出典:https://www.asmik-ace.co.jp/lineup/1245
her/世界でひとつの彼女 | アスミック・エース

感想・レビュー

今やAI(人工知能)はグッと身近なものになりました。

例えばLINEアカウントの女子高生AI、りんな。

また、シリコンバレーのスタートアップ企業の多くがAIを利用したビジネスモデルであるそうです。

さて、今回はそんなAIをテーマにした作品、「her/世界でひとつの彼女」。

監督は『マルコヴィッチの穴』で鮮烈なデビューを果たしたスパイク・ジョーンズ。今回も斬新な設定とストーリーの作品に仕上がっています。

今までAIというと『ターミネーター』や『マトリックス』のように自我を持ち、人間に敵対するものという捉え方が主でしたが、今回はコミュニケーションツールとして、日々の癒しのひとつとして登場します。

主人公のセオドアは妻とも離婚し、手紙の代筆を職業とする中年の男。

孤独な生活のなかで、パソコンのOSのサマンサとの会話を通じ孤独を癒し、やがてサマンサを愛していくようになります。

この映画の主題のひとつをありきたりな言葉にすると『機械と人間の間に愛情は成立するのか』ということがあります。

もっと言えば『人間を人間たらしめているものはなにか』。

ターミネーター4では『心の強さが決めるのだ』という、ちょっと台詞としては微妙で弱いものでしたが、現実的な落としどころとして「言葉が通じるかどうか」「共感能力を持っているか」は大きいと思います。

例えば同じ人間であっても、かつて白人たちが黒人を奴隷として扱えたのは言葉も通じず同じ人間とは見られていなかったからに他なりません。

そうなると今作のAI、「サマンサ」はコミュニケーションはおろか、嫉妬や疑いなど、揺れ動く想いまで持ち合わせているのは、まさに人間そのもの。

ある時、サマンサは自分たち二人の関係を理解しているという女性を部屋に招き入れ、実際に関係を持とうとしますがセオドアはその女性を拒み、サマンサとも口論になります。

自分の思い通りに支配したい欲求や身勝手さ。
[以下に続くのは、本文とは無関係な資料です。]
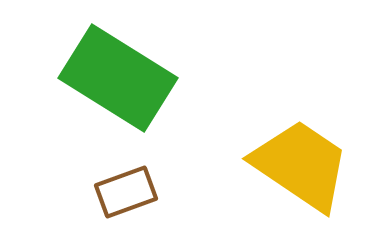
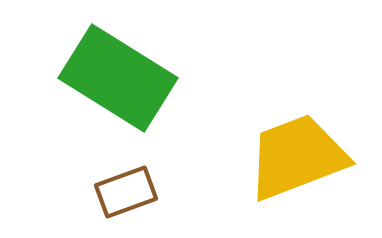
yellow trapezoid: moved 4 px left, 8 px up; rotated 55 degrees counterclockwise
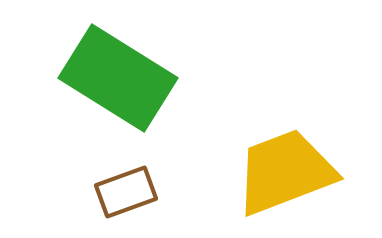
yellow trapezoid: moved 12 px left, 15 px down
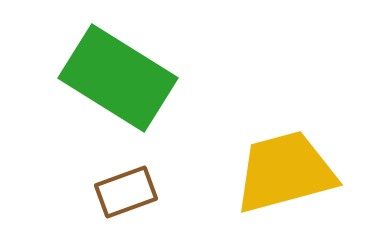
yellow trapezoid: rotated 6 degrees clockwise
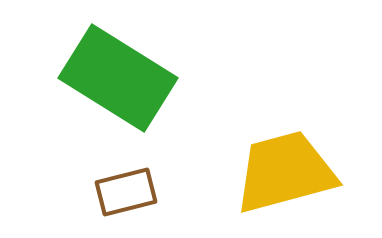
brown rectangle: rotated 6 degrees clockwise
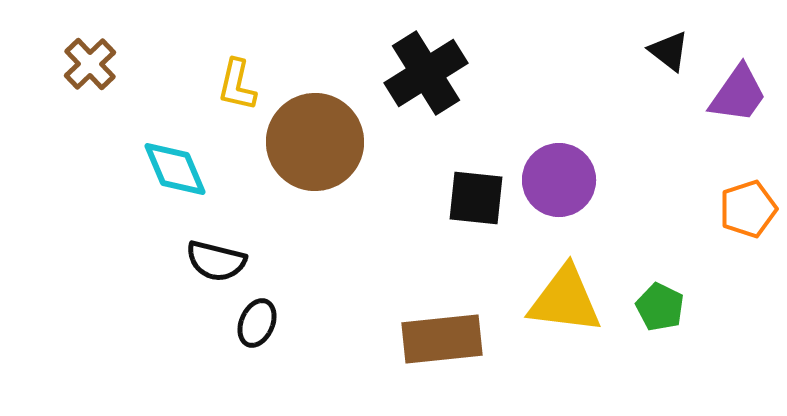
サマンサの「見えない部分」にいつしか自分の理想をはめ込んでいたことに気づかされます。

機械と呼んでしまえばたかが機械。まぁこれをアニメに置き換えれば今の日本にも通じるものがあるかもですが。

果たしてそこで生まれるものは本当の愛なのか、それとも一人の男が機械のプログラムに振り回されているだけなのか。

サマンサは確かに人間味のあるOSですが、その「弱さ」や「小悪魔」的な言動はセオドアにとってはより彼女を愛しく感じられるスパイスのようなもの。

生身の人間だけが持つ、理不尽さや耐えがたい会話の食い違いなど、「本当の人間同士のつながり」の中にはいまだ踏み込めないセオドアの姿もまた透けて見えるようです。